[Data records]
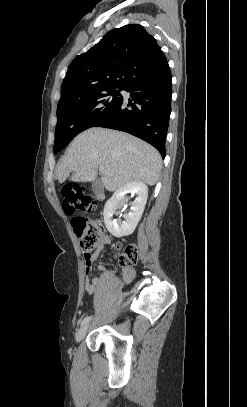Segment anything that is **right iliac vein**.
Masks as SVG:
<instances>
[{
  "label": "right iliac vein",
  "mask_w": 247,
  "mask_h": 407,
  "mask_svg": "<svg viewBox=\"0 0 247 407\" xmlns=\"http://www.w3.org/2000/svg\"><path fill=\"white\" fill-rule=\"evenodd\" d=\"M88 324L83 325L76 333L75 339L77 342L81 341L87 333Z\"/></svg>",
  "instance_id": "1"
}]
</instances>
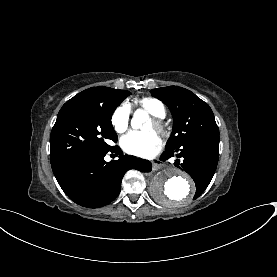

_What needs to be done:_ Quote all of the material above word for word, leaving out the pictures.

_Answer to the task:_
Segment anything that is **right iliac vein**.
Masks as SVG:
<instances>
[{
  "label": "right iliac vein",
  "mask_w": 247,
  "mask_h": 407,
  "mask_svg": "<svg viewBox=\"0 0 247 407\" xmlns=\"http://www.w3.org/2000/svg\"><path fill=\"white\" fill-rule=\"evenodd\" d=\"M88 324L83 325L76 333L75 339L77 342L81 341L87 333Z\"/></svg>",
  "instance_id": "1"
}]
</instances>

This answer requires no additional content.